Still Life, by Sarah Winman
After a strange first chapter this book leaps into absolute gorgeousness and oh God! It helps that I read it in Italy. The Allied Troops are waiting to enter Florence. With them, is a young man, Ulysses Temper, and his Captain Darnley. Darnley has seen to it that the younger man should fall in love with Italy. “A little over a month before, they’d driven up to Orvieto, a city built on a huge rock overlooking the Paglia Valley. They’d sat on the bonnet of the jeep and drunk red wine out of their canteens as bombers roared overhead towards Mount Cetona, the boundary of Tuscany. They’d stumbled into the cathedral, into the San Brizio chapel, where Luca Signorelli’s masterpiece of the Last Judgement could be found. Neither of them believers, the images had still held them to account.” As they drive away their jeep is waved down by Evelyn Skinner, art historian, who needs a lift.

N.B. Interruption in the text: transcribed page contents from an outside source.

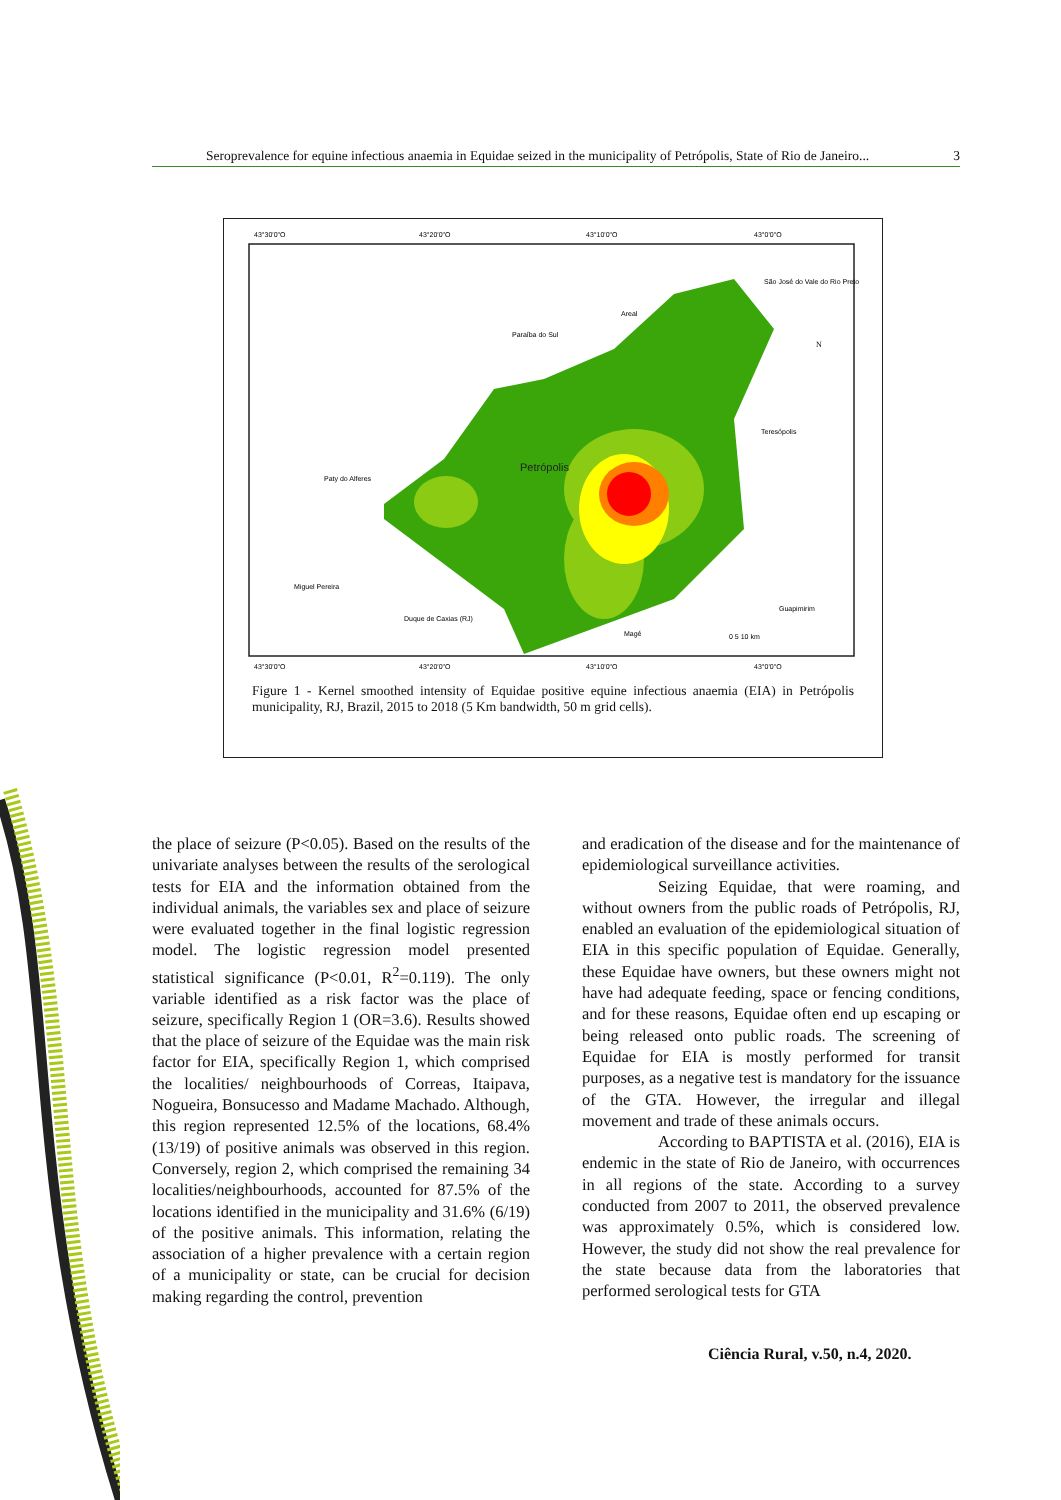Seroprevalence for equine infectious anaemia in Equidae seized in the municipality of Petrópolis, State of Rio de Janeiro... 3
43°30'0"O
43°20'0"O
43°10'0"O
43°0'0"O
São José do Vale do Rio Preto
Areal
Paraíba do Sul
Petrópolis
Paty do Alferes
Teresópolis
Miguel Pereira
Duque de Caxias (RJ)
Magé
Guapimirim
N
0 5 10 km
43°30'0"O
43°20'0"O
43°10'0"O
43°0'0"O
Figure 1 - Kernel smoothed intensity of Equidae positive equine infectious anaemia (EIA) in Petrópolis municipality, RJ, Brazil, 2015 to 2018 (5 Km bandwidth, 50 m grid cells).
the place of seizure (P<0.05). Based on the results of the univariate analyses between the results of the serological tests for EIA and the information obtained from the individual animals, the variables sex and place of seizure were evaluated together in the final logistic regression model. The logistic regression model presented statistical significance (P<0.01, R<sup>2</sup>=0.119). The only variable identified as a risk factor was the place of seizure, specifically Region 1 (OR=3.6). Results showed that the place of seizure of the Equidae was the main risk factor for EIA, specifically Region 1, which comprised the localities/ neighbourhoods of Correas, Itaipava, Nogueira, Bonsucesso and Madame Machado. Although, this region represented 12.5% of the locations, 68.4% (13/19) of positive animals was observed in this region. Conversely, region 2, which comprised the remaining 34 localities/neighbourhoods, accounted for 87.5% of the locations identified in the municipality and 31.6% (6/19) of the positive animals. This information, relating the association of a higher prevalence with a certain region of a municipality or state, can be crucial for decision making regarding the control, prevention
and eradication of the disease and for the maintenance of epidemiological surveillance activities.
Seizing Equidae, that were roaming, and without owners from the public roads of Petrópolis, RJ, enabled an evaluation of the epidemiological situation of EIA in this specific population of Equidae. Generally, these Equidae have owners, but these owners might not have had adequate feeding, space or fencing conditions, and for these reasons, Equidae often end up escaping or being released onto public roads. The screening of Equidae for EIA is mostly performed for transit purposes, as a negative test is mandatory for the issuance of the GTA. However, the irregular and illegal movement and trade of these animals occurs.
According to BAPTISTA et al. (2016), EIA is endemic in the state of Rio de Janeiro, with occurrences in all regions of the state. According to a survey conducted from 2007 to 2011, the observed prevalence was approximately 0.5%, which is considered low. However, the study did not show the real prevalence for the state because data from the laboratories that performed serological tests for GTA
Ciência Rural, v.50, n.4, 2020.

The dialogue between Evelyn and Ulysses is perfect. English, clipped, wry funny, understated. You can tell these two are going to be friends for life. In the fast way of two people who click but realise they will probably never meet again, Evelyn sums herself up. Kent. Sixty-four. Unmarried. Childless. We feel she’s also posh, independent and full of zing. He’s: London. Twenty-four. Married, no kids. He tells her he’s the son of a globe maker. “Find a Temper & Son globe and you’ll find my mum’s name hidden somewhere on the surface.” Lots of little villages called Nora. How romantic is that?